→ **REQUIREMENT**: Reproduce the data below in full and to the letter, images excepted.
++++ RECORDS FOR THE TASK
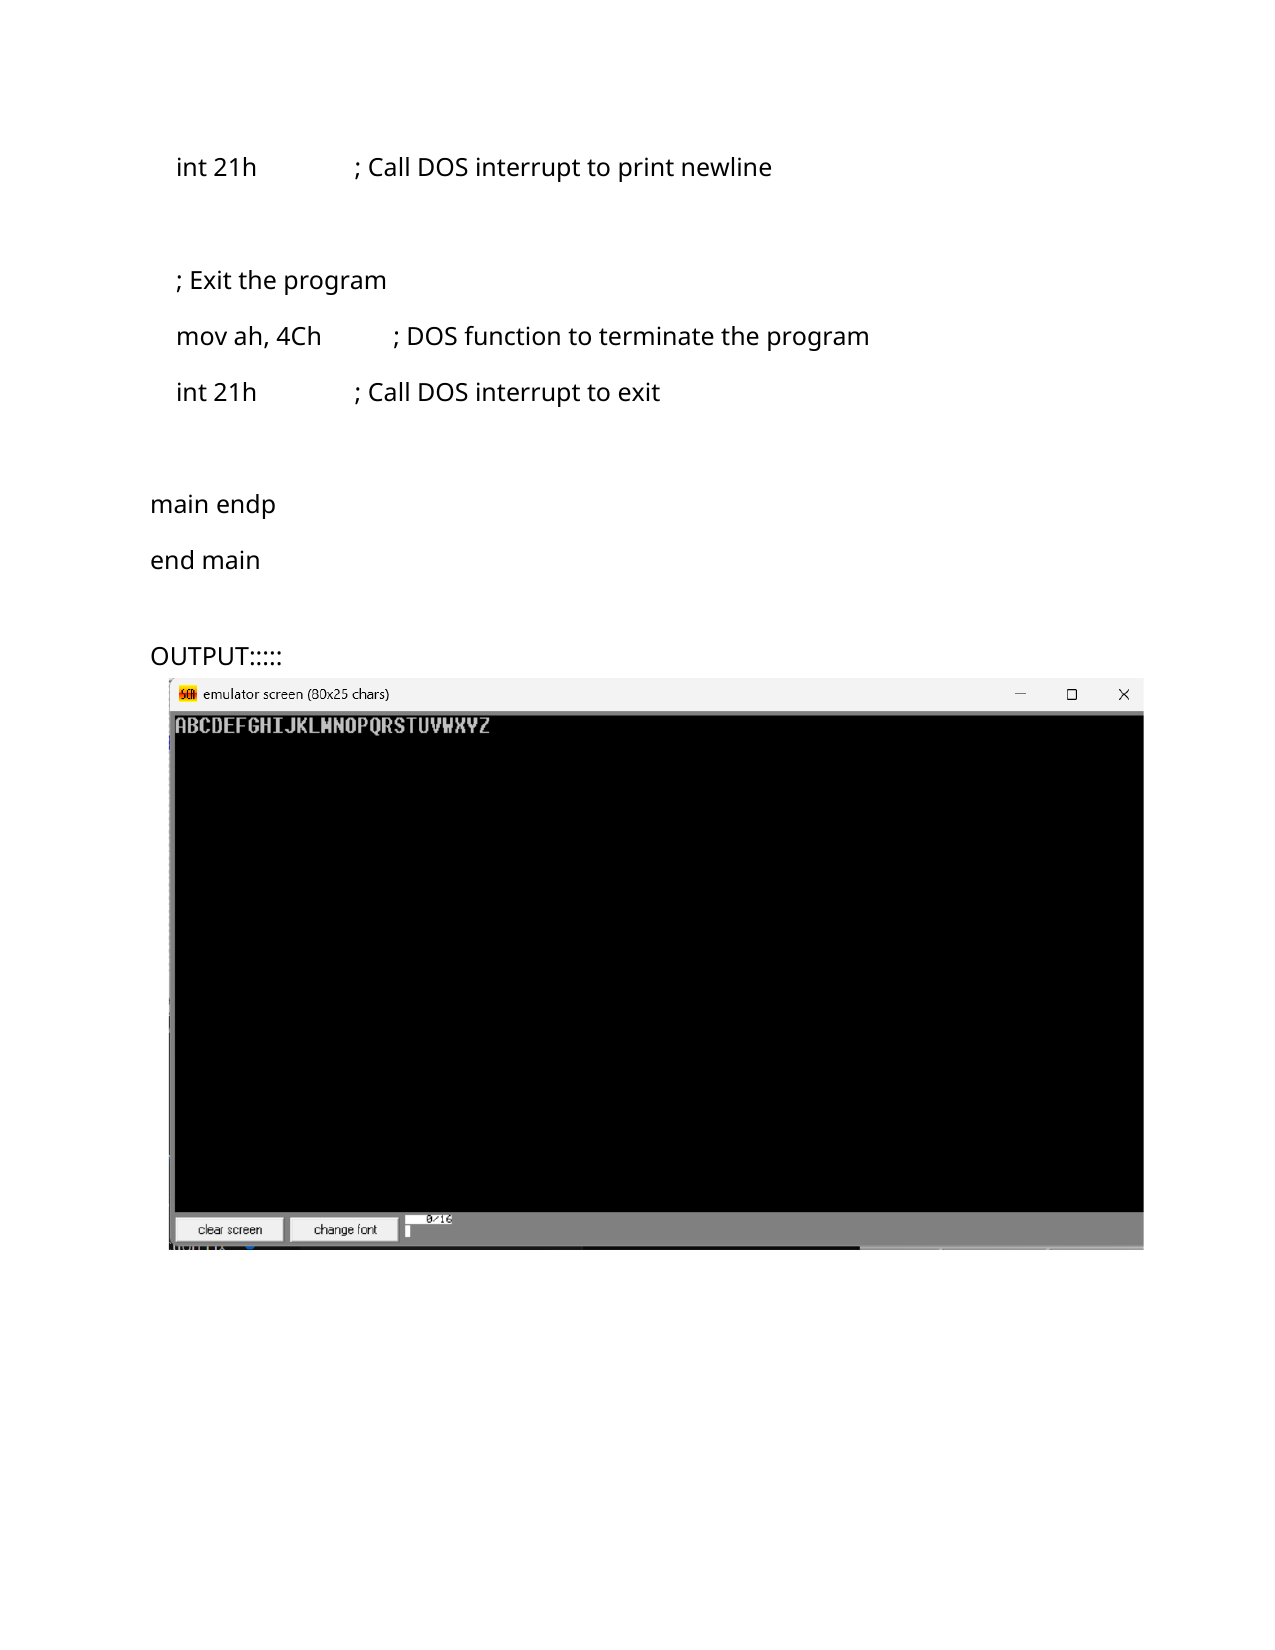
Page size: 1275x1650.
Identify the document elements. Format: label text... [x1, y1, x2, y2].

text mov ah, 4Ch ; DOS function to terminate the program [150, 318, 1125, 352]
text main endp [150, 487, 1125, 521]
text int 21h ; Call DOS interrupt to exit [150, 374, 1125, 409]
text int 21h ; Call DOS interrupt to print newline [150, 150, 1125, 184]
text OUTPUT::::: [150, 599, 1125, 1250]
text ; Exit the program [150, 262, 1125, 296]
text end main [150, 543, 1125, 577]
++++++++
→ **ANSWER**:
Page size: 1275x1650.
Identify the document elements. Format: label text... [x1, y1, x2, y2].

text mov ah, 4Ch ; DOS function to terminate the program [150, 318, 1125, 352]
text main endp [150, 487, 1125, 521]
text int 21h ; Call DOS interrupt to exit [150, 374, 1125, 409]
text int 21h ; Call DOS interrupt to print newline [150, 150, 1125, 184]
text OUTPUT::::: [150, 599, 1125, 1250]
text ; Exit the program [150, 262, 1125, 296]
text end main [150, 543, 1125, 577]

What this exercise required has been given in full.